Copy out all lines in the data below containing the string "input".

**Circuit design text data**
__________

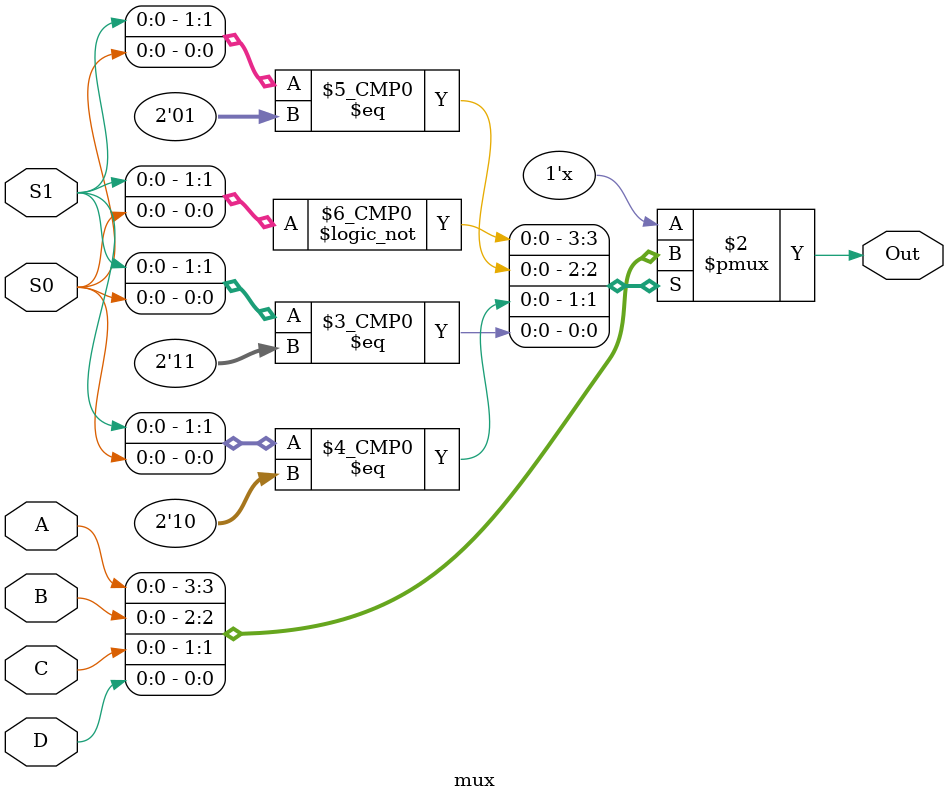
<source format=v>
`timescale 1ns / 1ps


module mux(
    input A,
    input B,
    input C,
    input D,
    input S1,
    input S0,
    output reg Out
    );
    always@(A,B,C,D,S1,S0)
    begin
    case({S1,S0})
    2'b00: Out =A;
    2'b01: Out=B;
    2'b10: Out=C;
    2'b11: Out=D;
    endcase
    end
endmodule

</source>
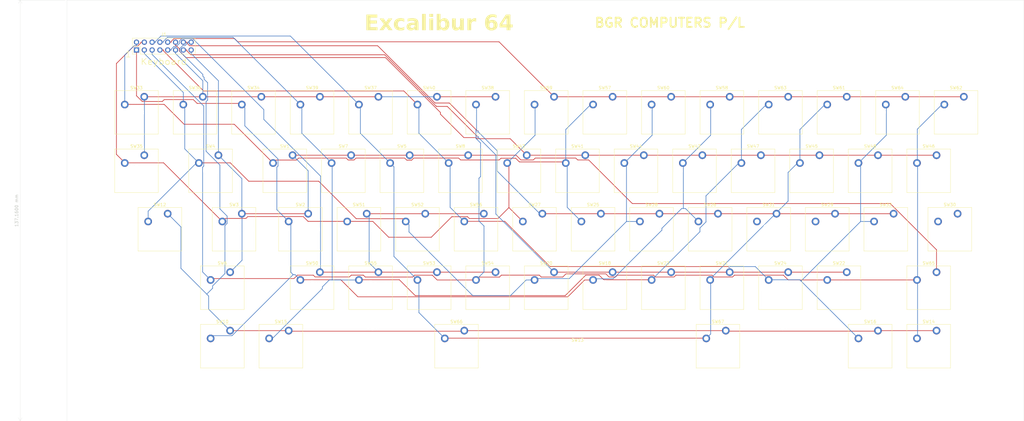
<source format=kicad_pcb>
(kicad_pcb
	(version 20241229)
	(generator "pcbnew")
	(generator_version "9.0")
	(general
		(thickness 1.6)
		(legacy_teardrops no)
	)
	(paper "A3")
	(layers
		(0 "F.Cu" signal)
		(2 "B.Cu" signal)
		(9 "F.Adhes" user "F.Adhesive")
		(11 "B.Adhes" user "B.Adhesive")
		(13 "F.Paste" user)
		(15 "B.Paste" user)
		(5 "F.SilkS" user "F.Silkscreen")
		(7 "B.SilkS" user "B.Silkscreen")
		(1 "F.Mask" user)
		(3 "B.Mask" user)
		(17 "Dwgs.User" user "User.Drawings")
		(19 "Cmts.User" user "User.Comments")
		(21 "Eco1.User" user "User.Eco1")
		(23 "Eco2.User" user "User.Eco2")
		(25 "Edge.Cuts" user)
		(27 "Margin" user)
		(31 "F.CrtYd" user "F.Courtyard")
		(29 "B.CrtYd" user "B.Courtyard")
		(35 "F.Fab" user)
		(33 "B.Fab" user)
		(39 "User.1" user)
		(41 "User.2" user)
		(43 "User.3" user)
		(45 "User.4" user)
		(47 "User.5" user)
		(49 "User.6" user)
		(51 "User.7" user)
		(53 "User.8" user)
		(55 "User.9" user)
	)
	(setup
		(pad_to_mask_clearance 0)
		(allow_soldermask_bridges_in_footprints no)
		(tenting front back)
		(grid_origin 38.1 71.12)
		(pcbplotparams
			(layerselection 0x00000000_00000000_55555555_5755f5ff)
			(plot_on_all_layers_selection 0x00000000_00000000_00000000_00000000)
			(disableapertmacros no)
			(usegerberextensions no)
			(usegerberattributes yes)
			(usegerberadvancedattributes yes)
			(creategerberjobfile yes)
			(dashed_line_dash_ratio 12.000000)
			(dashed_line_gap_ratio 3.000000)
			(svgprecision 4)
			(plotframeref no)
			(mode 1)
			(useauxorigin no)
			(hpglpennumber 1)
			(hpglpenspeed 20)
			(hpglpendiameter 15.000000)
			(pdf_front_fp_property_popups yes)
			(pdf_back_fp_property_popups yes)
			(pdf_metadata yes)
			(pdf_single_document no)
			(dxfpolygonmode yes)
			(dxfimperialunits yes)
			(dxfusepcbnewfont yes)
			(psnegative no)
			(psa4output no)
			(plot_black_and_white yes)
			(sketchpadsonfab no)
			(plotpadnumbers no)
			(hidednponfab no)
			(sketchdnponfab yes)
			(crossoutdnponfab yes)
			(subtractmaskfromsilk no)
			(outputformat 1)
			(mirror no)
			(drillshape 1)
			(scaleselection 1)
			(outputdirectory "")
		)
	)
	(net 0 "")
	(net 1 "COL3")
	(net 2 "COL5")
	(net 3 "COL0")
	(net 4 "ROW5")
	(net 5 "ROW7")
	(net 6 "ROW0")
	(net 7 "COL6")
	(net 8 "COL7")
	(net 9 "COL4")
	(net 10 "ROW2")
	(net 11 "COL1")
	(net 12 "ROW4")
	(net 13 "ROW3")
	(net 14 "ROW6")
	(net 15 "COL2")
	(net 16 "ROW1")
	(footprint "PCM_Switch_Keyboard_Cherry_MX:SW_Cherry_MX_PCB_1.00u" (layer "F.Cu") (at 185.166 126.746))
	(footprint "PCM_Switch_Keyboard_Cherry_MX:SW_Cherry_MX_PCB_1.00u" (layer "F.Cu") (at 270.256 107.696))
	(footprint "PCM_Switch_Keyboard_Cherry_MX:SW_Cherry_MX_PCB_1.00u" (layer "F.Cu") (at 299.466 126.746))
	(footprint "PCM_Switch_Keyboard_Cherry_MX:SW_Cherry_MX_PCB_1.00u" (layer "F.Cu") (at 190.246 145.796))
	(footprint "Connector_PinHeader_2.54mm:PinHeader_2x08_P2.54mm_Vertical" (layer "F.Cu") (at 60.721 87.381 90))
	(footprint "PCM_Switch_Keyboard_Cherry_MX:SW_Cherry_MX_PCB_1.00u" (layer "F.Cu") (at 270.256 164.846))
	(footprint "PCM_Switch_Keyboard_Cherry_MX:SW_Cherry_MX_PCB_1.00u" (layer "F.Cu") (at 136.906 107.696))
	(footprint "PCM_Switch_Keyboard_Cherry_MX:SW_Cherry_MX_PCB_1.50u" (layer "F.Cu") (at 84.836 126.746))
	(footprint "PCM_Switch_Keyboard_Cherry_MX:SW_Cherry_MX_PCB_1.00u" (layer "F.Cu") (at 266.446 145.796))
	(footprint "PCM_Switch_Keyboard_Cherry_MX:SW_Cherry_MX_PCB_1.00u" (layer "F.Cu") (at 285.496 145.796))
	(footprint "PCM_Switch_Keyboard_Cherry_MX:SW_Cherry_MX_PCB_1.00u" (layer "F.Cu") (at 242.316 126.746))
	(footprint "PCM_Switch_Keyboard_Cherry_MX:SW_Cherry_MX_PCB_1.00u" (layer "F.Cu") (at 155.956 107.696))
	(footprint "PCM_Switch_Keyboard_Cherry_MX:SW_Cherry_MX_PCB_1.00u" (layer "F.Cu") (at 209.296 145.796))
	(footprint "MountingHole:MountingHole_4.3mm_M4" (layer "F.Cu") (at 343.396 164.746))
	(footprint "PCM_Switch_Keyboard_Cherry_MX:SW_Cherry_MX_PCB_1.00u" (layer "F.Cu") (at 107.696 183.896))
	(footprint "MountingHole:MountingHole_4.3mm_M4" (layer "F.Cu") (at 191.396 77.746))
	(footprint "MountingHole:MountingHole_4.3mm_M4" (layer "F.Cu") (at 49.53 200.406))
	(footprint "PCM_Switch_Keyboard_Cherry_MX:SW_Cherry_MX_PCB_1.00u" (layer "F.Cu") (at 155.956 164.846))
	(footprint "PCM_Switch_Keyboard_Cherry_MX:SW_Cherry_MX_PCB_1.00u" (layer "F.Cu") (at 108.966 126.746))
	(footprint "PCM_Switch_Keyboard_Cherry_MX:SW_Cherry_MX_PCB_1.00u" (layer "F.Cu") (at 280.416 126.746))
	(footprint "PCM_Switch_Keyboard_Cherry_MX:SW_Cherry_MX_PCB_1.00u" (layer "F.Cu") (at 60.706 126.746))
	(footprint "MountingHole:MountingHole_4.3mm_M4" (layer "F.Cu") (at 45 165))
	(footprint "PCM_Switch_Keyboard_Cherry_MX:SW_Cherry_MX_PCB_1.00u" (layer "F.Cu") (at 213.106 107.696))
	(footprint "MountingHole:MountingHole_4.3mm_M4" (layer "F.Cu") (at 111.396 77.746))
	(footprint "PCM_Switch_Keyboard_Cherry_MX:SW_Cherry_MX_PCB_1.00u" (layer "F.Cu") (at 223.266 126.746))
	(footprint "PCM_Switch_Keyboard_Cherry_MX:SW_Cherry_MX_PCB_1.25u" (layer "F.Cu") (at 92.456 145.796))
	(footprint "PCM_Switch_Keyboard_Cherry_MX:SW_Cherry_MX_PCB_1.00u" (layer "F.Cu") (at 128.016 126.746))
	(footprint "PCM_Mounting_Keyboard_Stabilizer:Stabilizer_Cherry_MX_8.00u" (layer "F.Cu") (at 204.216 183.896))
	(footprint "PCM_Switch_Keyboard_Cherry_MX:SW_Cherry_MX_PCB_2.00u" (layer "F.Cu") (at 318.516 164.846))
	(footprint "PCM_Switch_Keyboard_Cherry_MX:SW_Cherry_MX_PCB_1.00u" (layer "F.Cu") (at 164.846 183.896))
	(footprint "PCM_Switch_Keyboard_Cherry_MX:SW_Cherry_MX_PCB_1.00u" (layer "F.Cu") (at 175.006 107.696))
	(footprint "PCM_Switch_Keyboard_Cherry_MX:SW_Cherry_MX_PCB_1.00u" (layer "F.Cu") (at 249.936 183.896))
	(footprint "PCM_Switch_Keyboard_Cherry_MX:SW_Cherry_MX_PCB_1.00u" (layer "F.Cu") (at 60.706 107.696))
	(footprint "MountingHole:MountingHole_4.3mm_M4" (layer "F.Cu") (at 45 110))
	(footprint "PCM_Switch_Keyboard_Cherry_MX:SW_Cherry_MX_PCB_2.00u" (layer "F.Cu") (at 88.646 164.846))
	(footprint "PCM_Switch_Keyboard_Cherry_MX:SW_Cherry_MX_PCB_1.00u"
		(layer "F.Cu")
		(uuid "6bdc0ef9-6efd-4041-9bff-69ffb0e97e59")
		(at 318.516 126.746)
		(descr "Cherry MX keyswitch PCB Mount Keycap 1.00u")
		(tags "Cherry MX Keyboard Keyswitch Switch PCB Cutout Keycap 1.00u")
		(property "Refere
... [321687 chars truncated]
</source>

__________

**RESPONSE AREA**
    input A,
    input B,
    input C,
    input D,
    input S1,
    input S0,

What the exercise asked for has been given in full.